В конце прошлой зимы у Марго состоялась первая беседа с Илаем. Они сидели на кованой скамейке во дворе галереи после открытия. Вокруг лежал снег, и они согревались костром, разожженным в железной бочке.

Марго была усерднее всех художников, которых я знала, и при этом скептичнее прочих относилась к воздействию искусства на людей. Хотя лучше всего она чувствовала себя в мастерской, я никогда не слышала, чтобы она говорила о значимости живописи. Конечно, она надеялась, что в искусстве, которым она занималась, есть смысл, но у нее оставались сомнения. Это заставляло ее работать в два раза усерднее, чтобы ее профессиональный выбор значил как можно больше. Она никогда не обсуждала галереи и не разглагольствовала о том, какая марка краски лучше. Иногда она слегка падала духом и расстраивалась, что не выбрала политическую карьеру так она бы занималась чем-то осязаемо полезным. Ей казалось, что у нее неплохо получилось бы заниматься политикой, потому что в ней словно жил маленький диктатор или по меньшей мере несокрушимая диктаторская уверенность. Первое, что она чувствовала по утрам,  это стыд за всё, что шло в мире не так и что она не пыталась исправить. Поэтому ей было неловко, когда ее хвалили за выразительность работы кистью или называли ее работы красивыми она утверждала, что не понимает значения этого слова.

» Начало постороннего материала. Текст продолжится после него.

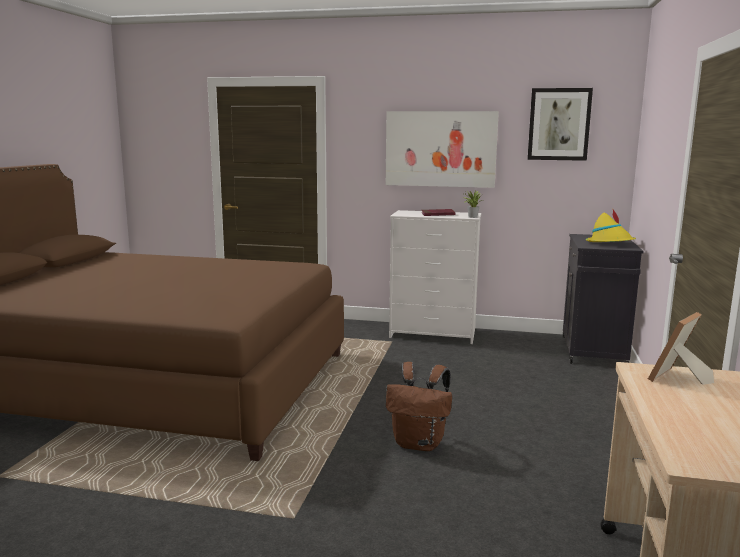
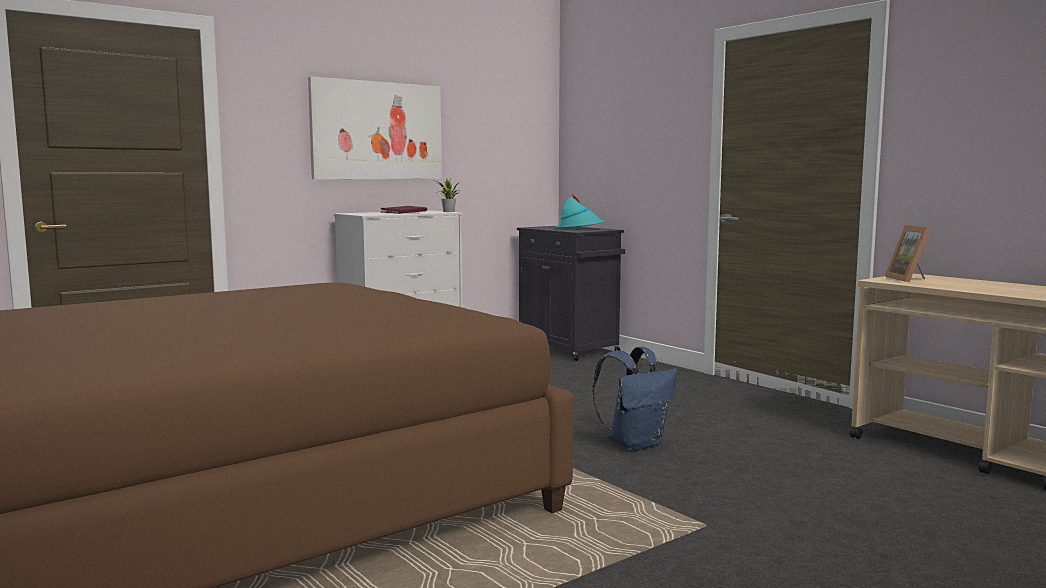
camera: 50 degrees left, 5 degrees down
brown backpack [386,362,452,451] -> blue backpack [592,347,678,451]
picture [527,88,593,161] -> none
yellow hat [586,209,636,242] -> turquoise hat [555,194,606,229]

Той ночью, сидя у огня, горящего в бочке, они с Илаем несколько часов подряд проговорили о цвете, работе кистью и линиях. Несколько месяцев они переписывались по электронной почте, и на короткое время она переродилась в художника его формата такого, который уважал живопись саму по себе. Но через пару месяцев ее страсть во всех смыслах развеялась.

«Он всего лишь очередной мужчина, который пытается меня чему-то учить»,  подытожила она.

* * *

Мы с Мишей в тот день собирались прогуляться, поэтому я направилась к ним с Марго они снимали одну квартиру на двоих. Когда я пришла, Миша сидел у себя в кабинете за компьютером, проверяя почту и беспокоясь о жизни.

Мы вместе вышли и зашагали по району в сторону севера. День был по-настоящему жаркий, редкость для того лета. Когда начали опускаться сумерки, я спросила у Миши, не начала ли еще Марго рисовать свою уродливую картину. Вроде нет, сказал он. Мне не терпится посмотреть на результат, объяснила я. Миша ответил:

 Шолему это всё очень полезно. Он так боится всего хиппарского.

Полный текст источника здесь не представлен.